Claire O'Neill (M.A., Anthropology & Education
Life before TC
O’Neill grew up in Rhode Island and studied textile design at the Rhode Island School of Design. Today she has her own line of knitwear for women and children, and does a couple of trade shows each year – but the center of her life has long been the Montessori school in Providence that her mother founded during the 1970s. O’Neill’s twin sister serves on the board, her brother attended the school, and she herself has taught there for years. “It’s the place I love most in the world,” she says.

Why TC
“I came to TC to study education through an anthropological lens. Maria Montessori herself studied anthropology. She developed her methods and curriculum by sitting in classrooms, observing children to learn by trial and error what they were interested in, what they ignored, and what they needed to learn.”

TC Takeaway

On her first day at TC, for her very first class, O’Neill attended a course on political anthropology taught by George Bond, William F. Russell Professor of Anthropology and Education. Bond, who died this past May, spent years in villages in Zambia and Uganda, and was a master of the kind of observation employed by Montessori.
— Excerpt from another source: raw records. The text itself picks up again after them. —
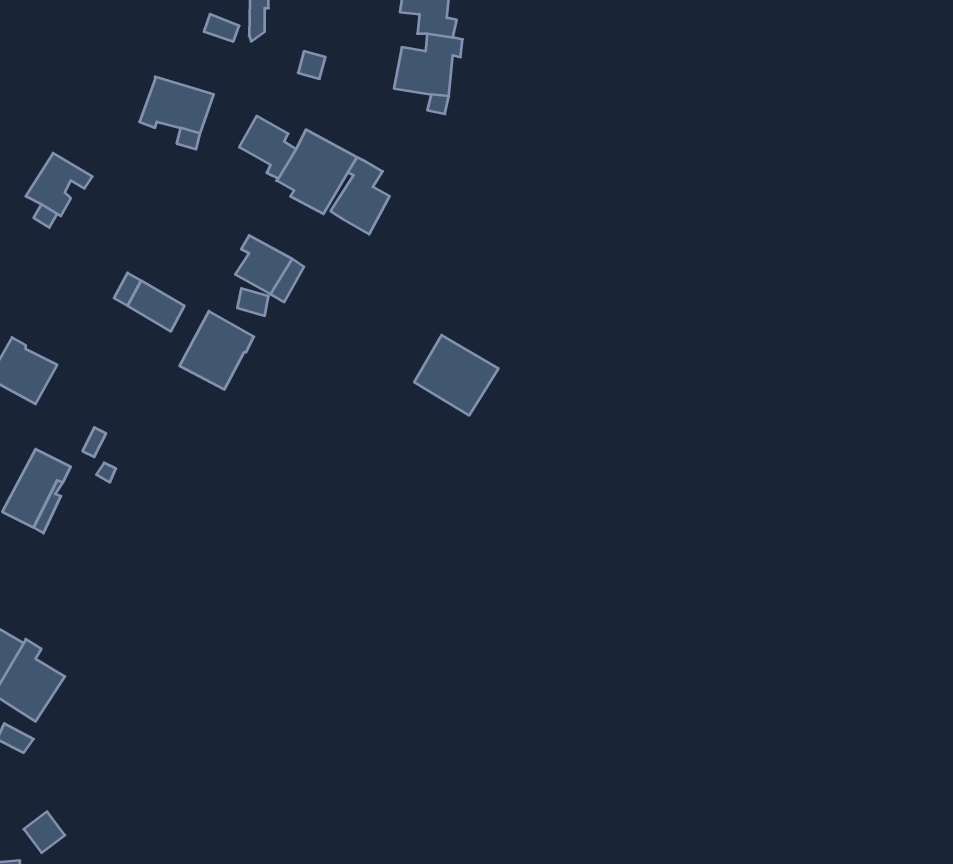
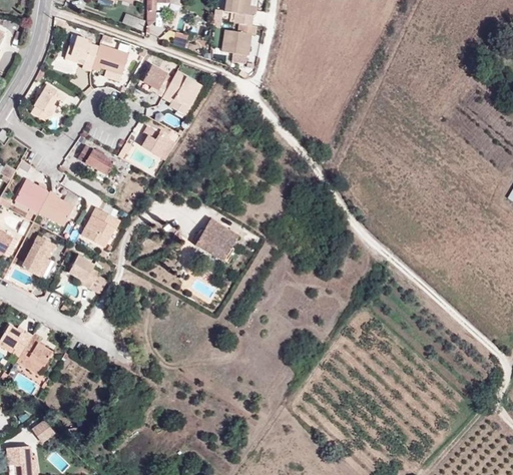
building: none -> [65,35,99,70]
building: [331,157,390,234] -> none
building: [180,311,254,389] -> [81,206,119,247]
building: [414,335,498,415] -> [195,218,238,260]
building: none -> [38,190,74,225]
building: none -> [68,255,98,287]

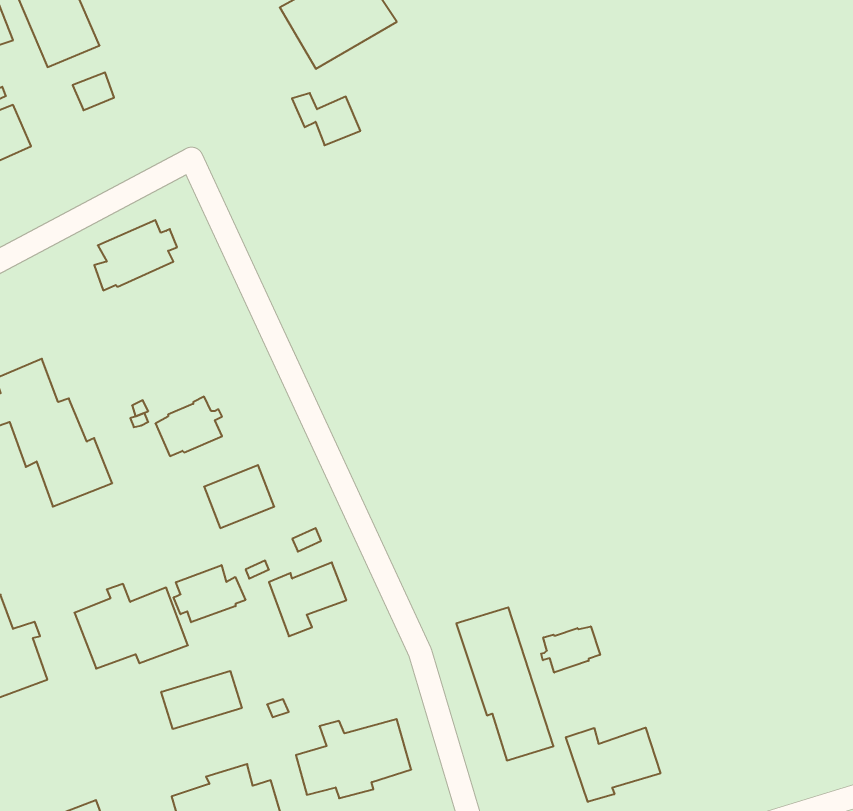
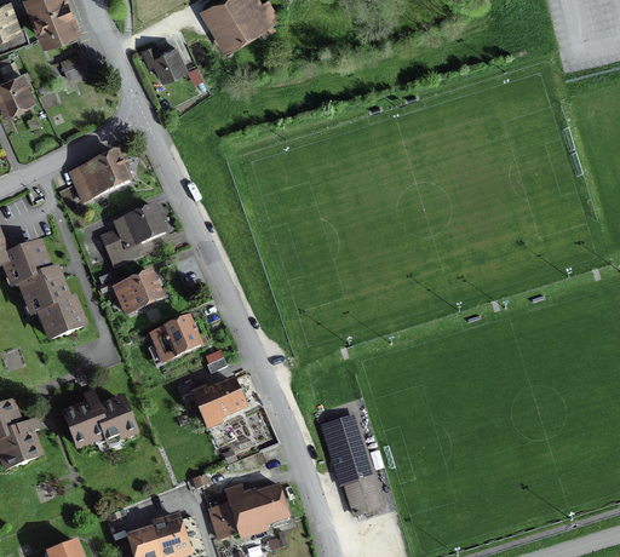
building: [292,93,360,145] -> [140,44,186,79]
building: none -> [101,203,165,264]
building: [174,565,245,622] -> none
building: [541,626,600,673] -> none
building: [161,671,242,729] -> none
building: [566,728,660,802] -> none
He believed that human beings – whether they are the rising intellectual elite of an oppressed, colonized people, or very young children in a classroom – construct their own knowledge and create their own worlds. Another faculty member, Hope Leichter, Elbenwood Professor of Education, helped O’Neill explore the role of family in her own life and that of her students.

What’s Next

Thanks to her time at TC, O’Neill will return to her mom’s school with better tools to understand and serve her students. She'll use her artistic skills to engage kids in hands-on experiences that do indeed help them construct their own worlds.  

“My interests can seem scattered,” she says, “but they all come together in the end.”